Governments and startups on the continent are implementing measures to shift a greater volume of payment transactions toward mobile money and away from cash, which the World Health Organization flagged as a conduit for the spread of the coronavirus.
The option is facilitated by the boom in mobile money that has occurred in Africa over the last decade. By several estimates, the continent is home to the largest share of the world’s unbanked population and has a sizable number of underbanked consumers and SMEs.
As COVID-19 cases began to grow in the continent’s major economies last week, Africa’s leader in digital payment adoption — Kenya — turned to mobile-money as a public-health tool.

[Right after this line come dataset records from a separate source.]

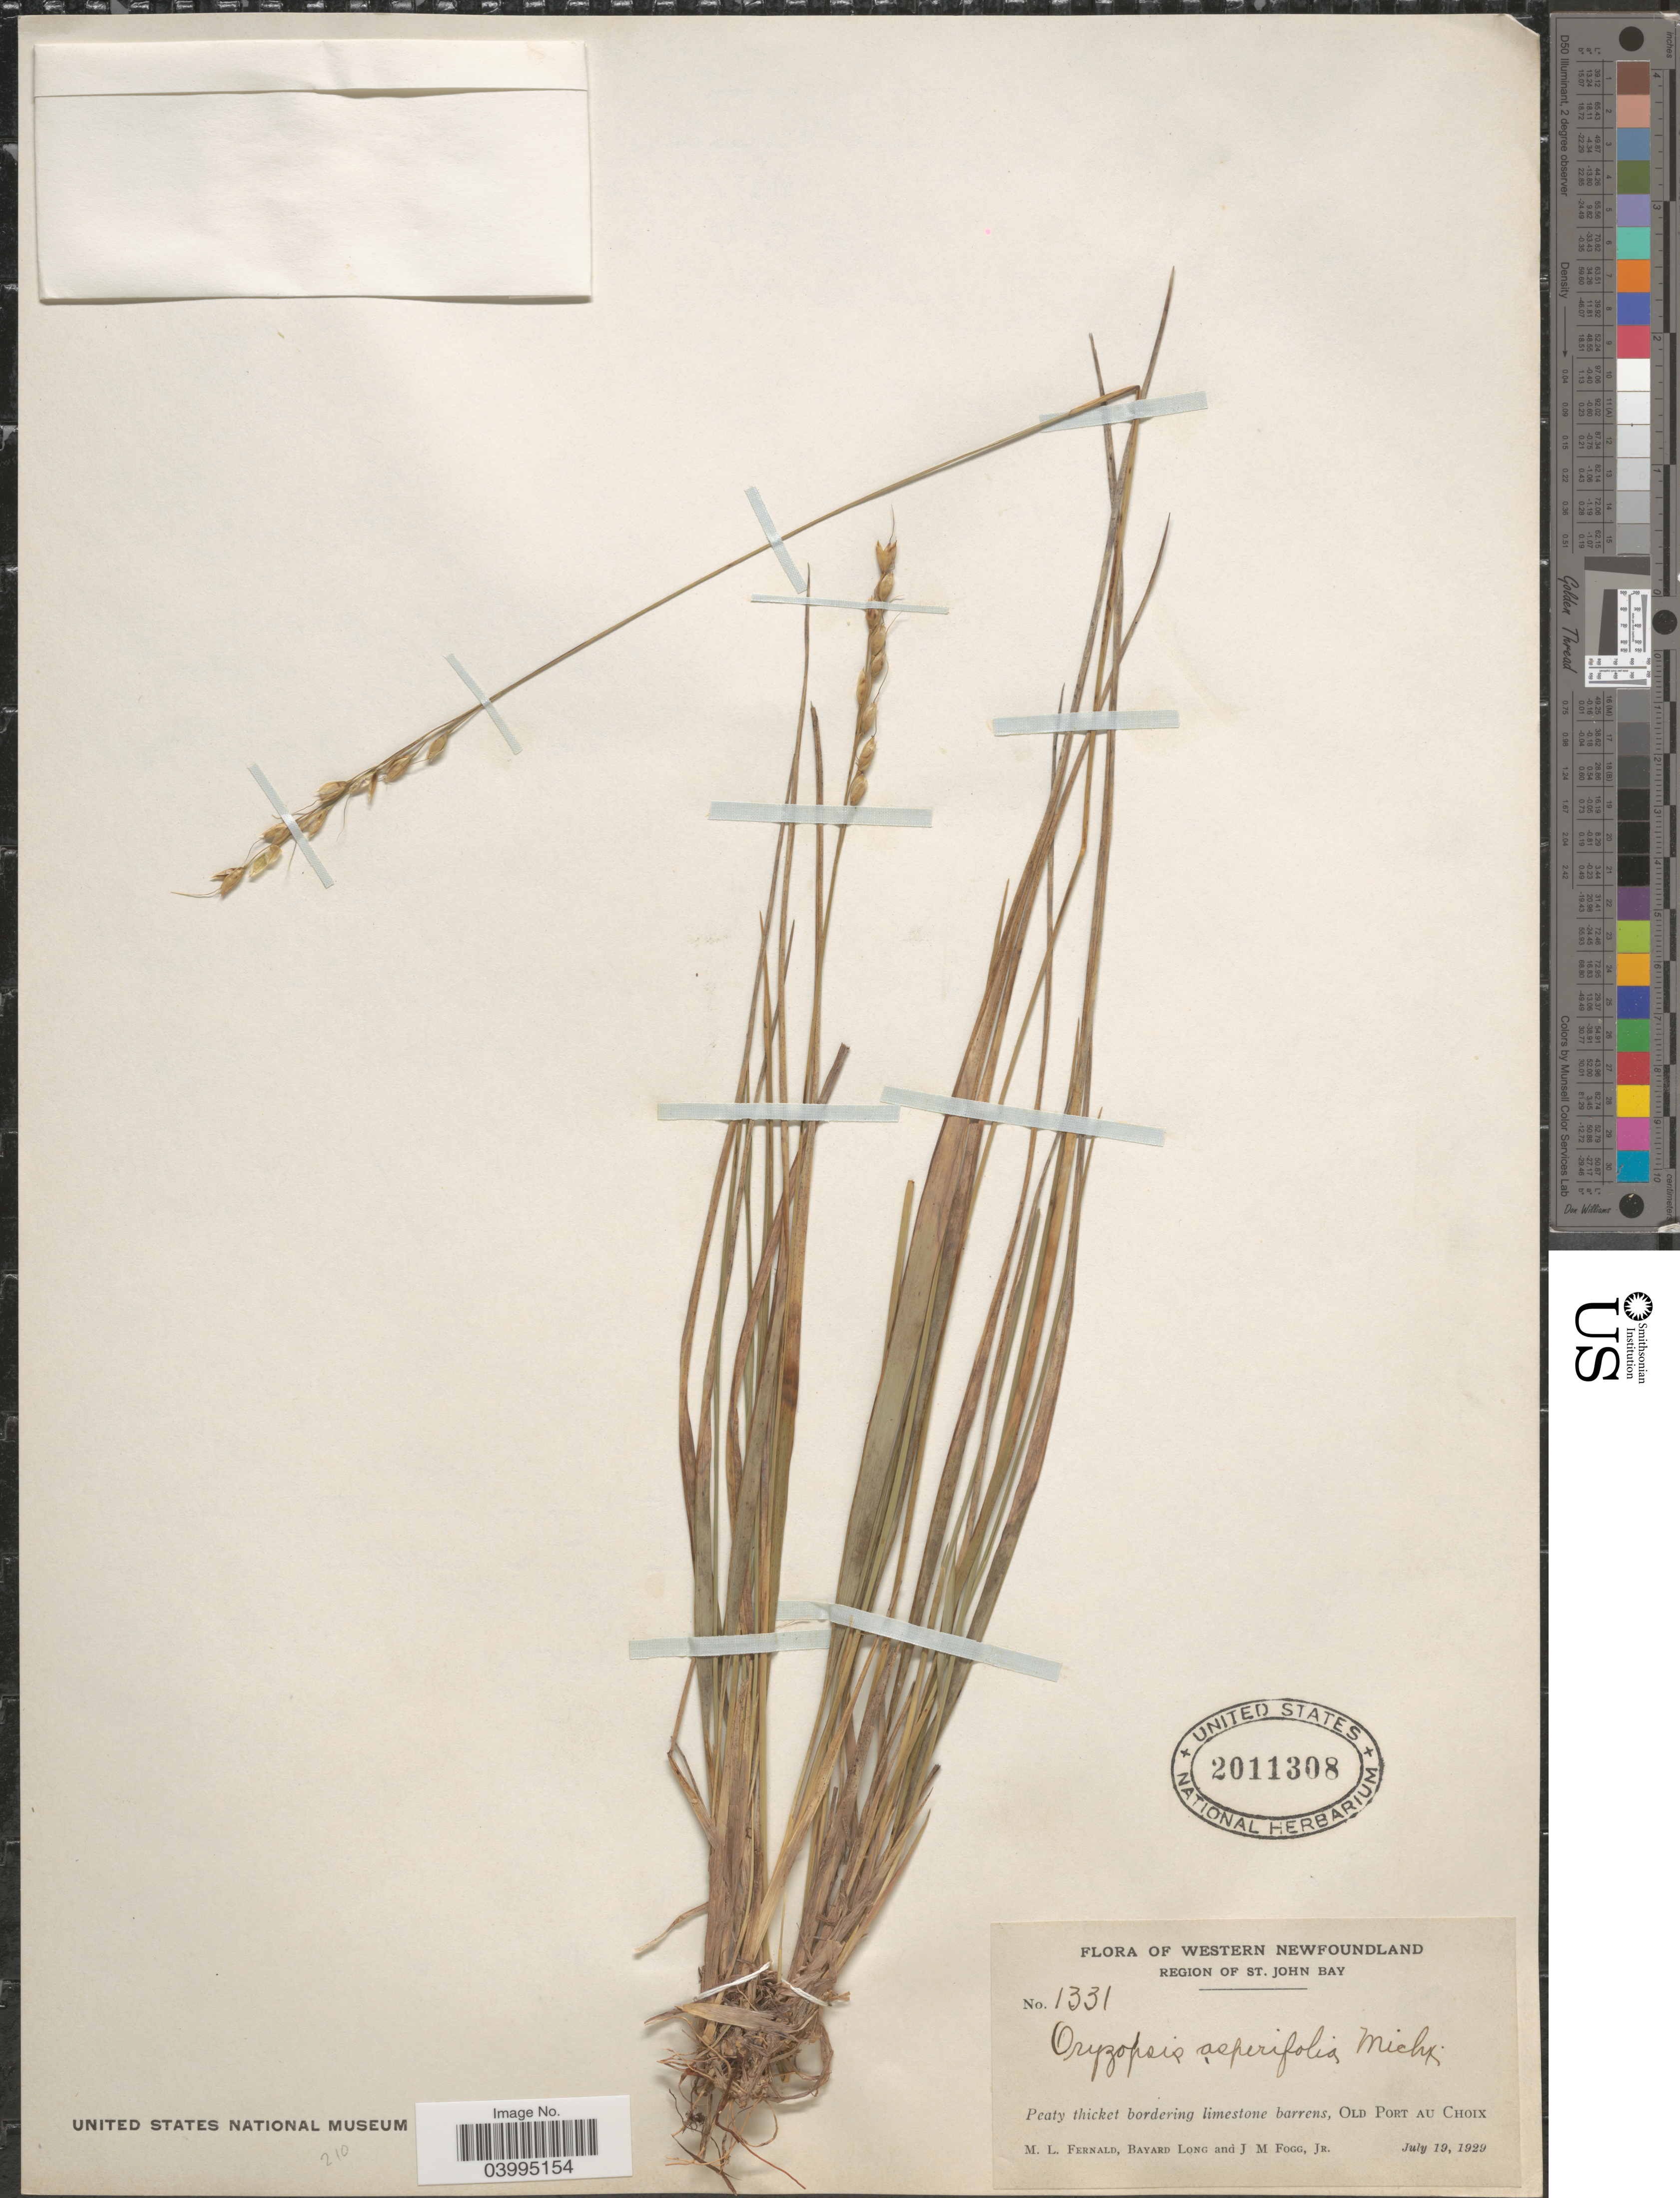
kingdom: Plantae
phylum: Tracheophyta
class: Liliopsida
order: Poales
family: Poaceae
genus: Oryzopsis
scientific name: Oryzopsis asperifolia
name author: Michx.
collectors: M. L. Fernald, B. Long & J. Fogg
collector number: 1331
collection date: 1929-07-19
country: Canada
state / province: Newfoundland and Labrador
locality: Western Newfoundland. Region of St. John Bay. Peaty thicket bordering limestone barrens, Old Port Au Choix.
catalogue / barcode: US 2011308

The country’s largest telecom company, Safaricom, implemented a fee-waiver on East Africa’s leading mobile-money product, M-Pesa, to reduce the physical exchange of currency in response to COVID-19.
The company announced that all person-to-person (P2P) transactions under 1,000 Kenyan Schillings (≈ $10) would be free for three months.
The move came after Safaricom met with the country’s Central Bank and per a directive from Kenya’s President Uhuru Kenyatta “to explore ways of deepening mobile-money usage to reduce risk of spreading the virus through physical handling of cash.”
In Nigeria, South Africa, Ghana, Côte d’Ivoire, Benin, Senegal, Togo and many other countries on the continent, the trend is more and more being adopted.
Many banks also call their customers to privilege use of mobile banking.